High-Level Architecture:

• Draw the high-level components of your system (client, web server, application server, database, etc.) to show how they interact with each other.

Microservices vs. Monolithic:

• Understand the advantages and trade-offs of both approaches.
  • Microservices: Decoupled, independent services for better scalability, easier updates, and fault isolation.
  • Monolithic: Easier to manage initially but harder to scale and maintain as the system grows.

Step 1: Clarify the Requirements:

• Ask questions to understand the problem better and gather requirements:
  1. Functional Requirements: What functionality is needed?
  2. Non-Functional Requirements: What are the performance, scalability, and reliability requirements?
  3. Additional Constraints: Any specific limitations, like budget, technologies, or compliance needs.

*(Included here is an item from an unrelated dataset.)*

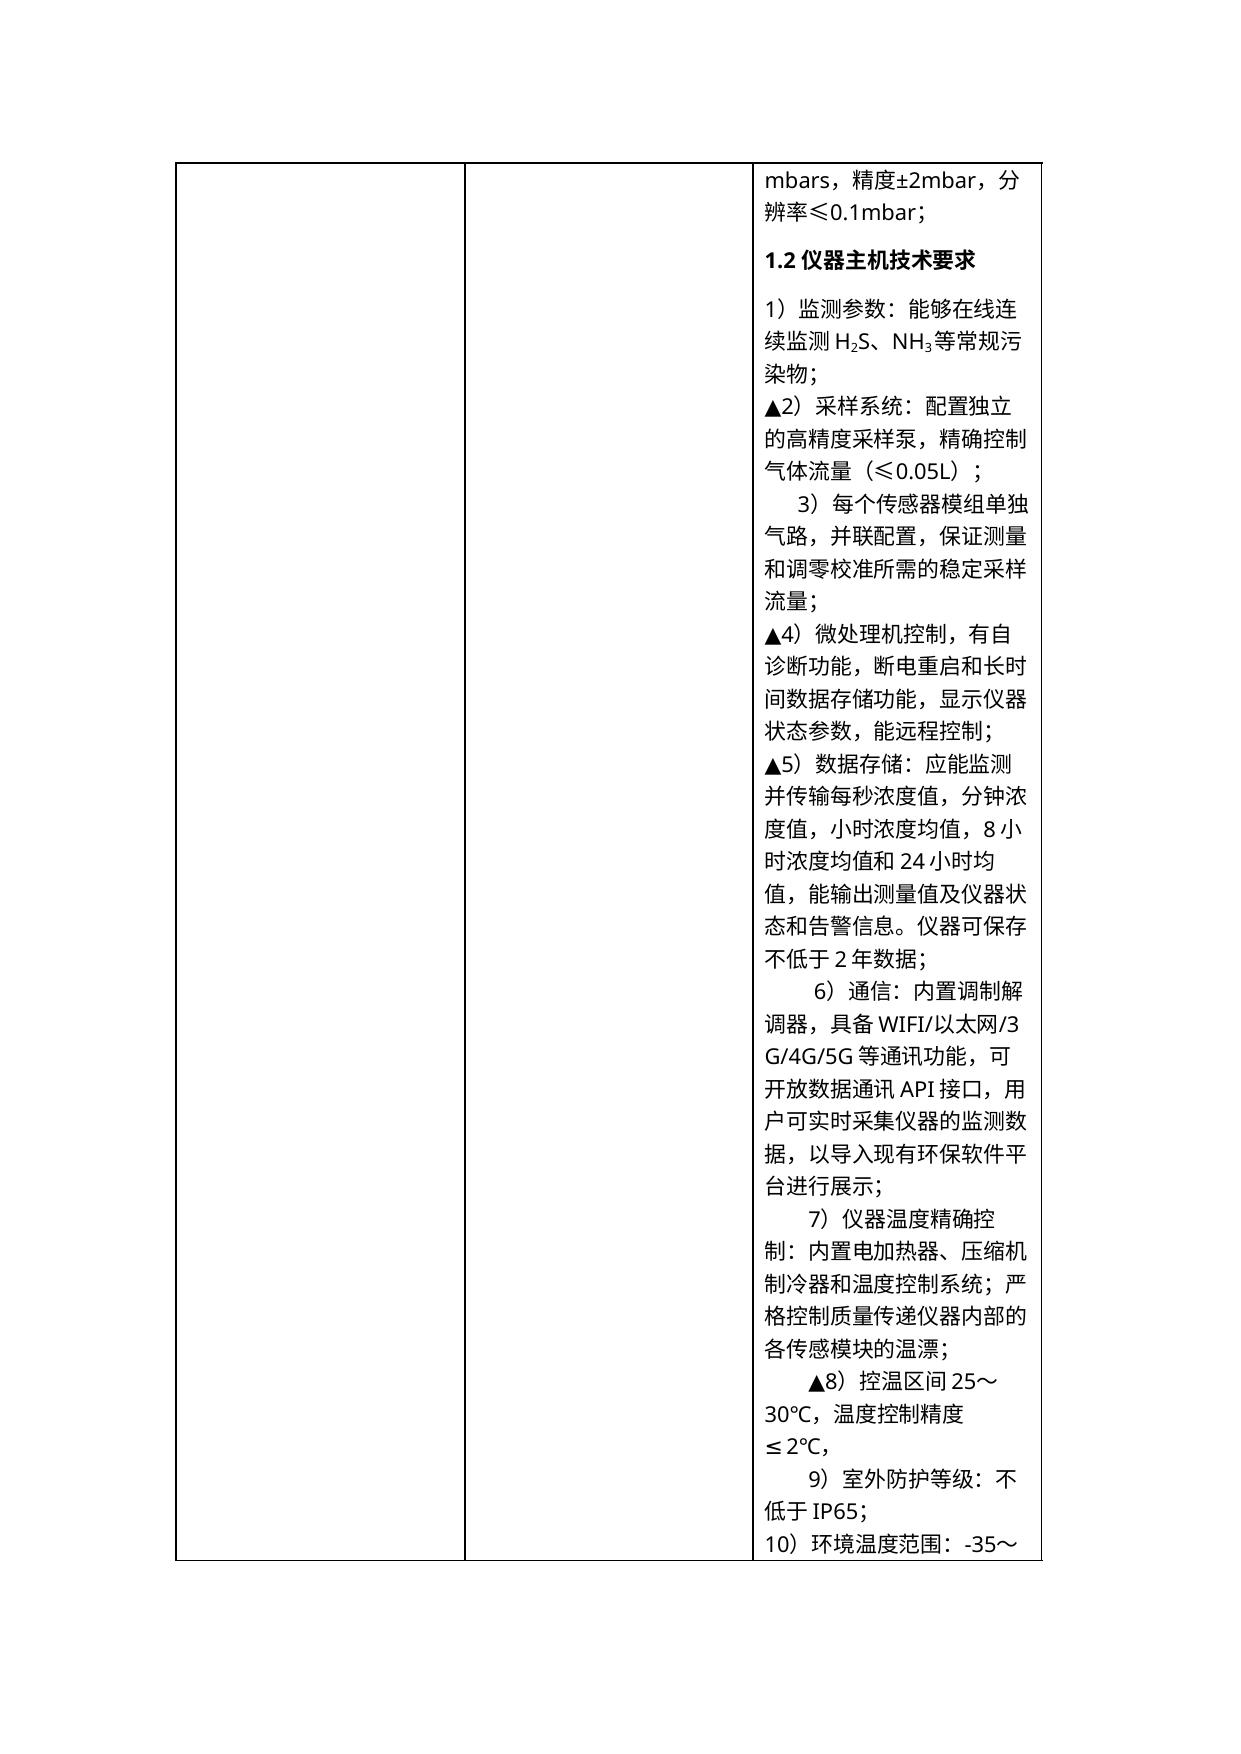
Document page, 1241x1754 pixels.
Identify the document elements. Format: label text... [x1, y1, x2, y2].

Step 2: High-Level Design:

1. Client (User Interface):

   • A web or mobile interface where users can input URLs.
   • URL Validation: Ensure user inputs are valid (e.g., check for proper format).

2. API Layer:

   • A REST API that handles user requests (POST for shortening, GET for redirecting).

3. Backend Logic:

   • Functional Logic: The core functionality, like generating a shortened URL or redirecting to the original URL.

4. Database Design:

   • Database Types:
     • Relational (SQL): MySQL, PostgreSQL for structured data.
     • Non-relational (NoSQL): MongoDB, Cassandra for unstructured data.
   • Normalization: Break down large tables into smaller, related tables to avoid redundancy.
   • Indexes: Use indexes to speed up search queries.
   • Sanity Checks: Make sure data integrity is maintained (e.g., unique short codes).

Rate Limiting:

• For DDoS Protection: Implement IP-based rate limiting in your API to prevent excessive requests and protect the system from denial-of-service attacks.

Authentication:

• Use OAuth, JWT tokens, or API keys for secure authentication to control access to your services.

Caching (for Performance):

• Use Redis or other caching systems to store frequently accessed data and reduce the load on the database.